The fondness with which this series is recalled - it has scored highly in any number of nostalgic polls - seems to confirm that television for the very young is at its most successful when dealing in repetitive, reassuring motifs. Each episode is confirmation of the series' format - every week events are largely the same.
In a succession of sepia-tinted photographs, a little girl called Emily (actually Peter Firmin's daughter Emily) brings to the Bagpuss & Co shop an item she has found. The forlorn item is placed before Bagpuss and friends, who wake up to guess what the object is or used to be. As the worker mice set about restoring the item, one or two songs and stories speculating on the item's origins punctuate the format. The item cleaned up, it is placed in the shop window for its owner to one day collect - just in time for Bagpuss to fall asleep - "And of course when Bagpuss goes to sleep all his friends go to sleep too."

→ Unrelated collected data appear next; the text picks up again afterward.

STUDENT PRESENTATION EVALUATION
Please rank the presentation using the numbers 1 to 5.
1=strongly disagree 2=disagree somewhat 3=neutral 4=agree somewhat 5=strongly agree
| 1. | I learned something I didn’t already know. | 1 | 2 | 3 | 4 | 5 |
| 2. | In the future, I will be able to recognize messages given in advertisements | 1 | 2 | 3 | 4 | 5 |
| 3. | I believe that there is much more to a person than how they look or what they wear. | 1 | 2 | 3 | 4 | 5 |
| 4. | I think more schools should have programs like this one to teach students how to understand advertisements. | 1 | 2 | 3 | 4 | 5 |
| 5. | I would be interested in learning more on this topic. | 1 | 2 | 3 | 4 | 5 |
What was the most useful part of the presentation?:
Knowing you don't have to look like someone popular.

Some marvellous characters - the sleepy cloth cat himself, the mischievous mice always trying to get a rise out of pompous old bookend Professor Yaffle, the folk singing duo of rag doll Madeleine and banjo-playing toad Gabriel - and imaginative designs, such as the 'marvellous mechanical mouse organ' and the toy mill that appears to make chocolate biscuits from butterbeans and breadcrumbs, are the series mainstays. The whole thing is shot through with Postgate's whimsical altruism - rather nonsensically it is the story of a shop that doesn't sell anything.